Style – tannic, powerful, long-lived, burly, full-bodied
Pommard is situated just south of Beaune itself. It produces the most powerful and tannic red wines of the Côte de Beaune, largely due to a high proportion of clay and iron in the soil. The wines exhibit power and weight and are incredibly ageworthy, despite no grand cru vineyards. Pommard often needs at least 10 years bottle age before it hits its stride. It is the Gevrey Chambertin of the Côte de Beaune and definitely has more in common with the red wines of the Côte de Nuits. The appellation is divided in the middle by the stream of the Avant Dheune. There are 211 hectares of village Pommard – much of this is on the flatter slopes underneath the premier crus but some interesting examples are found on the upper slopes.
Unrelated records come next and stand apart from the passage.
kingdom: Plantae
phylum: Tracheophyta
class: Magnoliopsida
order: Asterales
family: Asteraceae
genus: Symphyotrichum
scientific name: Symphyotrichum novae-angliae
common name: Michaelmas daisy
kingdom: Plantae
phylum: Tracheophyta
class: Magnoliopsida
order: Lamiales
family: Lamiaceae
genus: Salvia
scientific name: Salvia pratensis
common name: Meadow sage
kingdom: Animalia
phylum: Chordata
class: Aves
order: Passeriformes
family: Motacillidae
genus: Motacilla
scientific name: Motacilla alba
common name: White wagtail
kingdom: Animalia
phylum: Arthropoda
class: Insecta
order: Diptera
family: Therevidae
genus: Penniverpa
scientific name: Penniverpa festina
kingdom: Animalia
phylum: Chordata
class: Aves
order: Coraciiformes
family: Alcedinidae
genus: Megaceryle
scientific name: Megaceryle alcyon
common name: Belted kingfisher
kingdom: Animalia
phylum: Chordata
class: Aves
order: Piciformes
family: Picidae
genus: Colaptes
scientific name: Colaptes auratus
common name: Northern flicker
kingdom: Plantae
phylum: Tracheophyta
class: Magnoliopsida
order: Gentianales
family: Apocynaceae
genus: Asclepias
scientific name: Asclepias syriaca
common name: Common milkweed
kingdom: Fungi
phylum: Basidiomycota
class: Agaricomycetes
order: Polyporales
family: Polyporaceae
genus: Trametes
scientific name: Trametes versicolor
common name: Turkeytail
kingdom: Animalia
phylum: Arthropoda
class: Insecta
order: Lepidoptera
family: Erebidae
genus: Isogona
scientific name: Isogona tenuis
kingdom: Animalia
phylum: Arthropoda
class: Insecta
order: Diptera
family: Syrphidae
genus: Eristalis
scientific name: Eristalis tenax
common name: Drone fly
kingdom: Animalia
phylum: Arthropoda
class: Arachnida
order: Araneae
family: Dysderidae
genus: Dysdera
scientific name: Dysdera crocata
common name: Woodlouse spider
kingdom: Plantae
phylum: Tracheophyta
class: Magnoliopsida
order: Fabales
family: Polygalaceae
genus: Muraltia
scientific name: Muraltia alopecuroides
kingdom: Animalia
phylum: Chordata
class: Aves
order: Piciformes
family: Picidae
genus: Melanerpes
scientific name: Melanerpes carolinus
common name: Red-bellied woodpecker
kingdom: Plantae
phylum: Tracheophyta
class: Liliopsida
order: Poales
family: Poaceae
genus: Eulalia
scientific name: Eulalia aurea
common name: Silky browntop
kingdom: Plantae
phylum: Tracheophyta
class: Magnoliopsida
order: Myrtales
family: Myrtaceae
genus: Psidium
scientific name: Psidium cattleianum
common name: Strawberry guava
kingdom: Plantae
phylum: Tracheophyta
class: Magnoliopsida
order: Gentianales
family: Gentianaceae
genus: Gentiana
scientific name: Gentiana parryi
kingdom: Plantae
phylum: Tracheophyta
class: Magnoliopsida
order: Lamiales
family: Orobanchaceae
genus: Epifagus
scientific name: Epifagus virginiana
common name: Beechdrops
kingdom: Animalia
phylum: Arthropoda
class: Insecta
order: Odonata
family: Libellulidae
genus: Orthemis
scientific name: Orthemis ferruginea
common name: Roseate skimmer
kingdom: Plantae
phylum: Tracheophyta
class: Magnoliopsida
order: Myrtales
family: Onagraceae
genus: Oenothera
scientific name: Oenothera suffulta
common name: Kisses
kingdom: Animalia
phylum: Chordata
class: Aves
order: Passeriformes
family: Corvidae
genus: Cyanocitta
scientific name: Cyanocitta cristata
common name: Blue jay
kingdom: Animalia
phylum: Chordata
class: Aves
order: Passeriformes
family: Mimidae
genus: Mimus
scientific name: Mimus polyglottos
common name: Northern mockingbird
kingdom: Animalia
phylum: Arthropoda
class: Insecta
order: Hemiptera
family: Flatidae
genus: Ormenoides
Valmuriens is one of the more remarkable vineyards, high up on a steep, east facing slope.
There are 28 premier cru vineyards over 125 hectares which fall into three main groups. the Beaune side; the Pommard side and the south facing vineyards towards Nantoux. On the Beaune side, the best vineyards lie at the foot of the slope where decomposed rock has been washed down from above. Located here is the excellent Clos des Epeneaux, a monopoly of Comte Armand. Not a premier cru itself, it lies between Les Grands and Petits Epenots. Just above Petits Epenots is Les Pézerolles, another great, lighter style of Pommard. On the Volnay side, the best vineyards are, more typically, mid-slope. The stand out vineyard here is Les Rugiens, although there is a big difference in quality between the upper (Haut) and lower part (Bas). It is Les Rugiens Bas that is the most sought after vineyard in Pommard and there has been talk of promoting it to Grand Cru level.